Intervention de Guy Gilbert

Réunion du 4 novembre 2015 à 9h00
Commission d'enquête visant à évaluer les conséquences sur l'investissement public et les services publics de proximité de la baisse des dotations de l'État aux communes et aux epci

Guy Gilbert, professeur émérite, Centre d'économie de la Sorbonneécole normale supérieure de Cachan :

Je suis à l'origine des premiers travaux en France sur l'évaluation des effets péréquateurs des dotations de l'État. Ils ont donné lieu à la rédaction d'un article dans la LOLF qui impose que cette péréquation soit effectuée de façon quinquennale. Cet article n'est plus appliqué dès lors que certaines mesures prises ont eu un caractère anti-péréquateur, en contradiction avec une lecture littérale de l'alinéa 5 de l'article 72-2 de la Constitution à laquelle il serait temps de revenir.

J'ai bien étudié les dispositifs de péréquation territoriale dans le monde et les ingrédients qui en font le succès ou, tout au moins, qui facilitent leur bonne insertion dans les systèmes nationaux de finances publiques. Premièrement, il s'agit de péréquations modestes : on n'affiche pas des objectifs sauvages de redistribution si on veut un système pérenne. Deuxièmement, si le système est pérenne, il produit des effets de « ciseaux ouvrants », qui sont réellement péréquateurs, et non pas des gesticulations barémiques. Mes propos n'ont rien de métaphorique : ils sont en phase avec l'histoire de la montée en puissance des fonds de péréquation consécutive à la réforme fiscale de 2010. Troisièmement, ce sont des systèmes transparents, qui reposent sur deux piliers. Le premier, c'est la compensation des écarts de richesse fiscale. Mais on ne corrige pas n'importe quoi, on corrige du potentiel fiscal. Une bonne partie des effets pervers que vous soulignez tient à ce que nous avons aujourd'hui un mauvais critère de potentiel fiscal, et nous savons en partie pourquoi : parce que nous y avons intégré des éléments qui n'avaient rien à voir avec le potentiel fiscal. Cela a été dit et redit, mais il n'y a pas eu de changement et on comprend pourquoi : il suffit de regarder l'ampleur des montants que représentent les transferts.
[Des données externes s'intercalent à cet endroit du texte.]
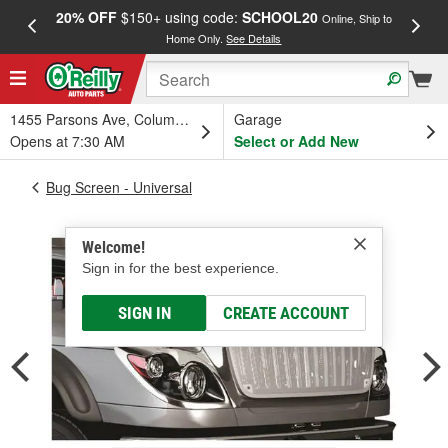
20% OFF
$150+ using code:
SCHOOL20
FREE
Online, Ship to
Home Only.
See Details
a
1455 Parsons Ave, Columbus, OH
Garage
Opens at 7:30 AM
Select or Add New
Bug Screen - Universal
Welcome!
Sign in for the best experience.
SIGN IN
CREATE ACCOUNT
Un système qui fonctionne est un système lisible. C'est facile avec le critère du potentiel fiscal ; c'est difficile avec le critère de charges, à tel point que certains pays ont abandonné ce critère – le deuxième pilier. Je ne crois pas que ce soit une bonne idée.

Enfin, les systèmes doivent être régulièrement évalués. Or ils ne le sont pas vraiment. Il suffit de parcourir les différents rapports récents consacrés à cette question pour s'en convaincre. Nous possédons les outils mais nous ne les utilisons pas. Le problème n'est donc pas technique.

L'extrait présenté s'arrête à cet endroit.